> **TASK OBJECTIVE**
The answer must be an exact transcription of every record.

---------- DATA UNDER STUDY ----------

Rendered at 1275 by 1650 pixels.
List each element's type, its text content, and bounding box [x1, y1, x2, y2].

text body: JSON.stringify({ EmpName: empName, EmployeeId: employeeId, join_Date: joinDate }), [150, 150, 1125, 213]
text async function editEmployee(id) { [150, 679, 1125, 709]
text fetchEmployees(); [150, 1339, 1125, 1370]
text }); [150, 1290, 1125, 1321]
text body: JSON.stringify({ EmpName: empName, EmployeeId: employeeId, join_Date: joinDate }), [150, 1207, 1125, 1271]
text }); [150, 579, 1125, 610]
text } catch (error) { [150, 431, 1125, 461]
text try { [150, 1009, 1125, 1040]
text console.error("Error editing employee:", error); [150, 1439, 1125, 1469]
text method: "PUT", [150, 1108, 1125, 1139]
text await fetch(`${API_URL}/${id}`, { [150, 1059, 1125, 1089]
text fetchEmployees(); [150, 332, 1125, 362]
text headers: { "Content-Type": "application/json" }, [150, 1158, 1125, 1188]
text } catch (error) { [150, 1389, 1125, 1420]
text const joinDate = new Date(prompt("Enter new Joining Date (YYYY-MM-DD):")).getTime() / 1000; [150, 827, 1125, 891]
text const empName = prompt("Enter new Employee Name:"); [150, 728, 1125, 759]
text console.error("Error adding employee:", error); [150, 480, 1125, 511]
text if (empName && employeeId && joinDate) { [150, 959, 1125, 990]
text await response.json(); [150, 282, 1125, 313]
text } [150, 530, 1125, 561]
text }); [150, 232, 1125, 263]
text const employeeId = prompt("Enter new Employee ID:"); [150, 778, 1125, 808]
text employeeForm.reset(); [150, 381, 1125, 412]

----------

> **REPLY**
Rendered at 1275 by 1650 pixels.
List each element's type, its text content, and bounding box [x1, y1, x2, y2].

text body: JSON.stringify({ EmpName: empName, EmployeeId: employeeId, join_Date: joinDate }), [150, 150, 1125, 213]
text async function editEmployee(id) { [150, 679, 1125, 709]
text fetchEmployees(); [150, 1339, 1125, 1370]
text }); [150, 1290, 1125, 1321]
text body: JSON.stringify({ EmpName: empName, EmployeeId: employeeId, join_Date: joinDate }), [150, 1207, 1125, 1271]
text }); [150, 579, 1125, 610]
text } catch (error) { [150, 431, 1125, 461]
text try { [150, 1009, 1125, 1040]
text console.error("Error editing employee:", error); [150, 1439, 1125, 1469]
text method: "PUT", [150, 1108, 1125, 1139]
text await fetch(`${API_URL}/${id}`, { [150, 1059, 1125, 1089]
text fetchEmployees(); [150, 332, 1125, 362]
text headers: { "Content-Type": "application/json" }, [150, 1158, 1125, 1188]
text } catch (error) { [150, 1389, 1125, 1420]
text const joinDate = new Date(prompt("Enter new Joining Date (YYYY-MM-DD):")).getTime() / 1000; [150, 827, 1125, 891]
text const empName = prompt("Enter new Employee Name:"); [150, 728, 1125, 759]
text console.error("Error adding employee:", error); [150, 480, 1125, 511]
text if (empName && employeeId && joinDate) { [150, 959, 1125, 990]
text await response.json(); [150, 282, 1125, 313]
text } [150, 530, 1125, 561]
text }); [150, 232, 1125, 263]
text const employeeId = prompt("Enter new Employee ID:"); [150, 778, 1125, 808]
text employeeForm.reset(); [150, 381, 1125, 412]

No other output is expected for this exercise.